After setting up a server using the NVIDIA Speculative Decoding sample, I am able to run AnythingLLM on the GB10 using the setup link below.
However, when using the built-in LLM provider’s NVIDIA NIM + Speculative Decoding server,
I can only use the main model nvidia/Llama-3.3-70B-Instruct-FP4, and I am unable to use the draft model nvidia/Llama-3.1-8B-Instruct-FP4.
Do you have any suggestions regarding this questions?
Thank you.
When using NVIDIA NIM in AnythingLLM, the model selection list only shows nvidia/Llama-3.3-70B-Instruct-FP4 and does not include nvidia/Llama-3.1-8B-Instruct-FP4.
However, in “Step 3: Test the draft–target setup,” the test command requires specifying nvidia/Llama-3.1-8B-Instruct-FP4 as the speculative model.
Although NVIDIA NIM can still chat normally in AnythingLLM, I’m wondering: Is AnythingLLM’s NVIDIA NIM integration actually using Speculative Decoding?
If not, please also help answer the following questions. Thank you:
Is there any way for AnythingLLM’s NVIDIA NIM integration to directly use NVIDIA Speculative Decoding after setting up the server as described in NVIDIA’s documentation? Or does the UI currently require manual integration to specify the speculative model?

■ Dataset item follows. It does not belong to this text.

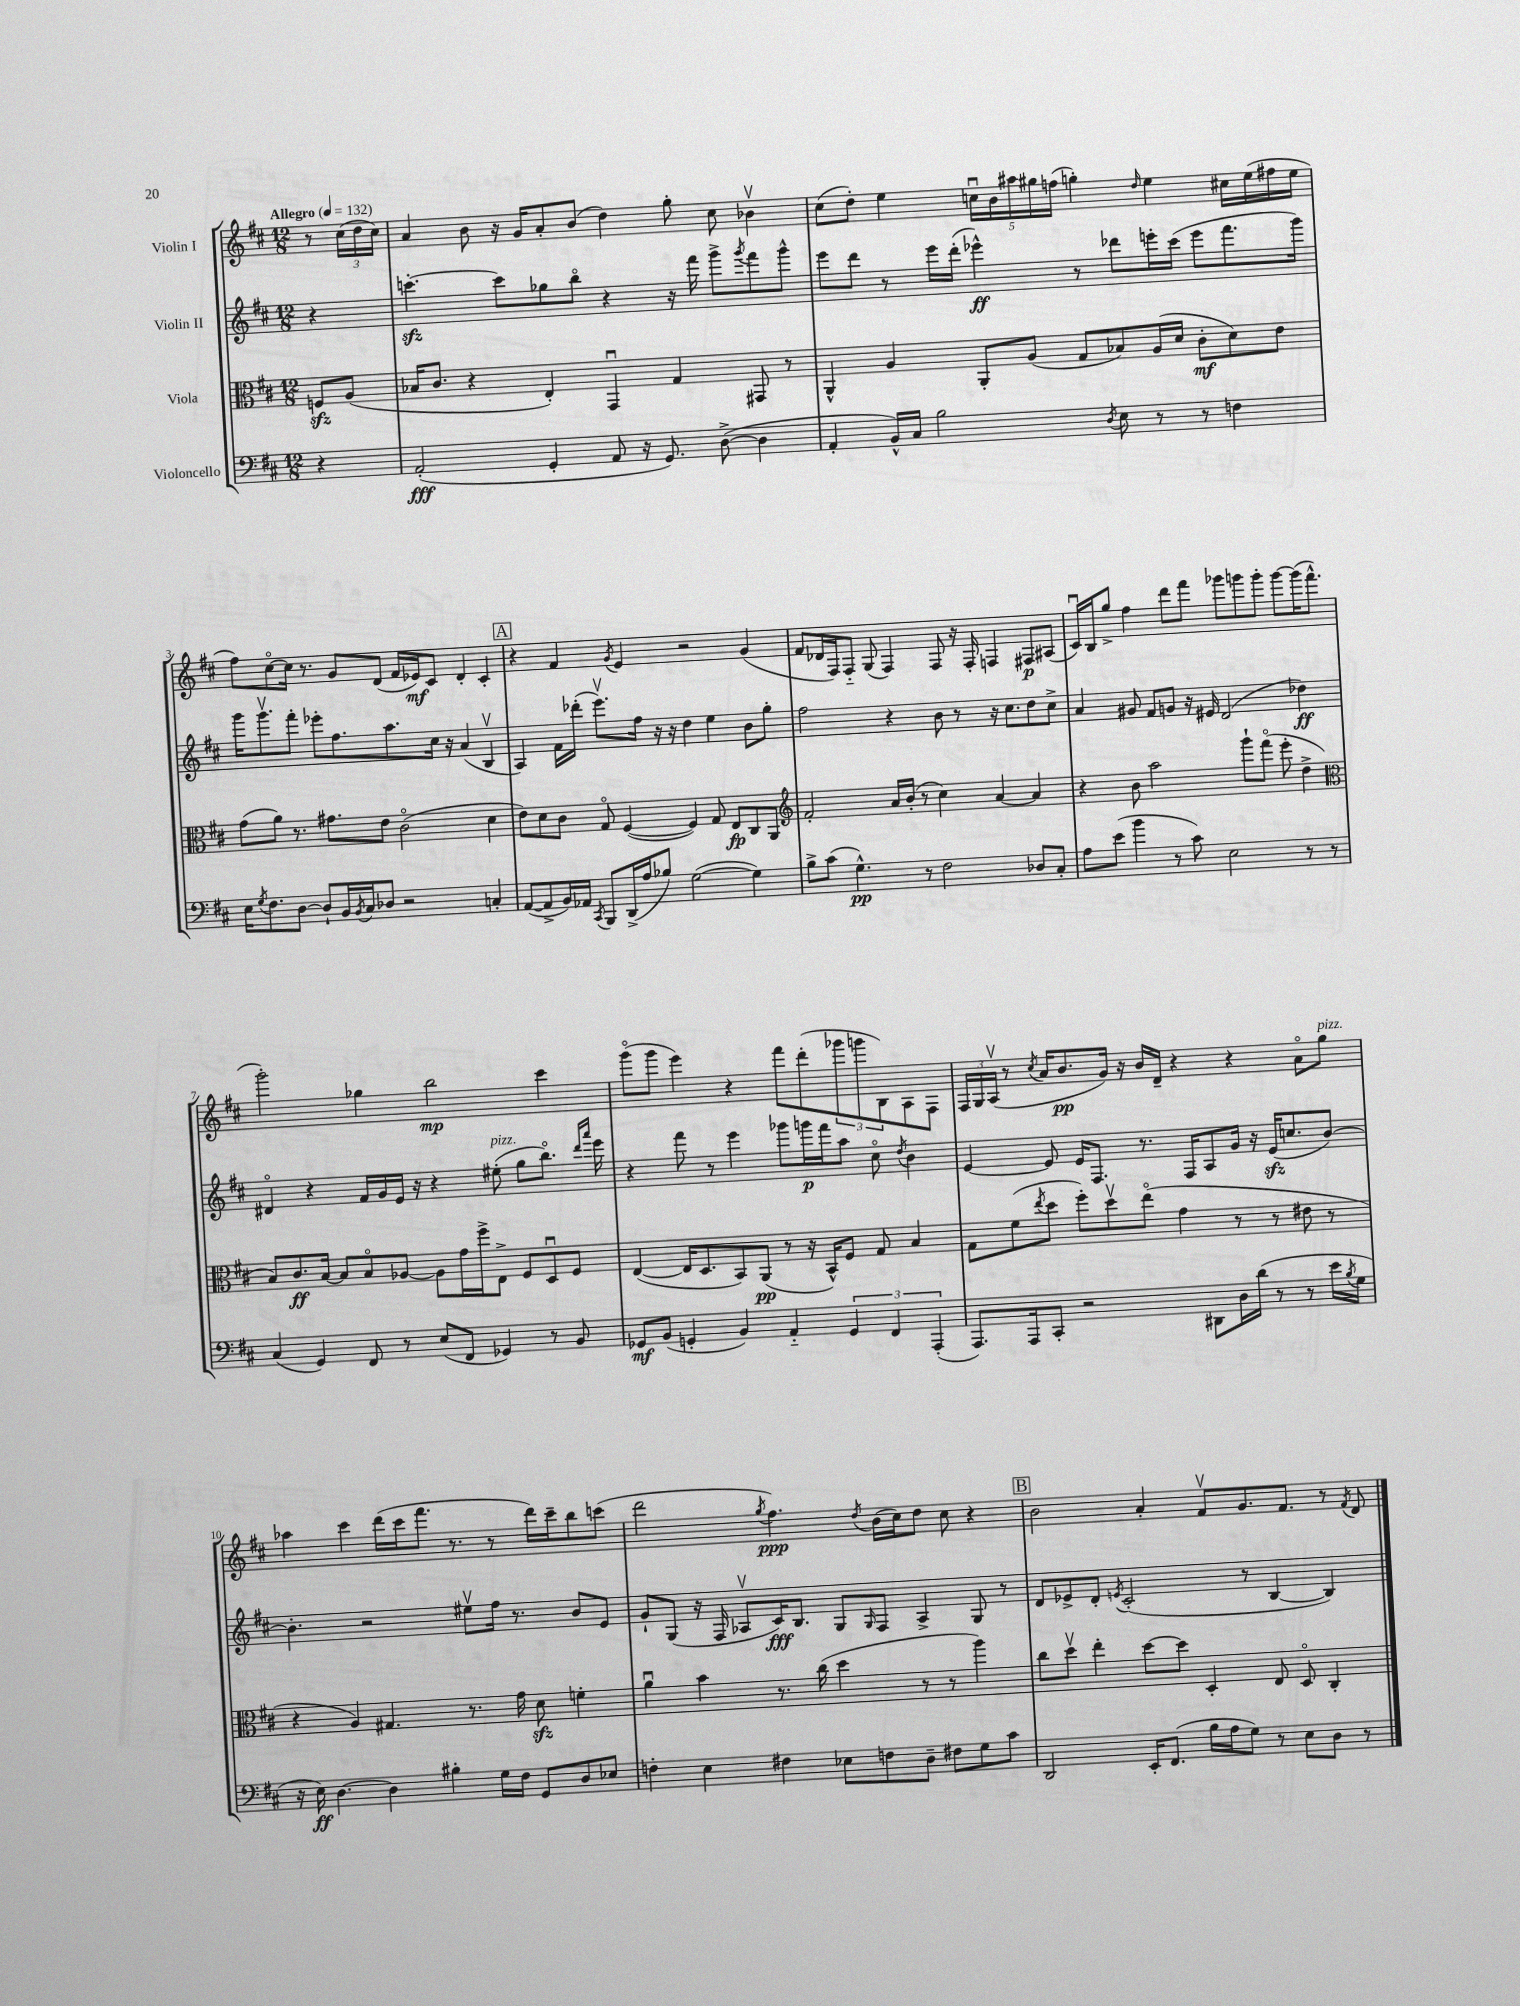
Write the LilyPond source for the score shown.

What methods are available to confirm whether NVIDIA Speculative Decoding is being used? Is it possible to enable server logs?
Hi, AnythingLLM is a third-party platform, and its NIM integration is being deprecated per the notice on their site. As with any third-party tooling, NVIDIA has limited visibility and support. Please contact AnythingLLM directly for further assistance.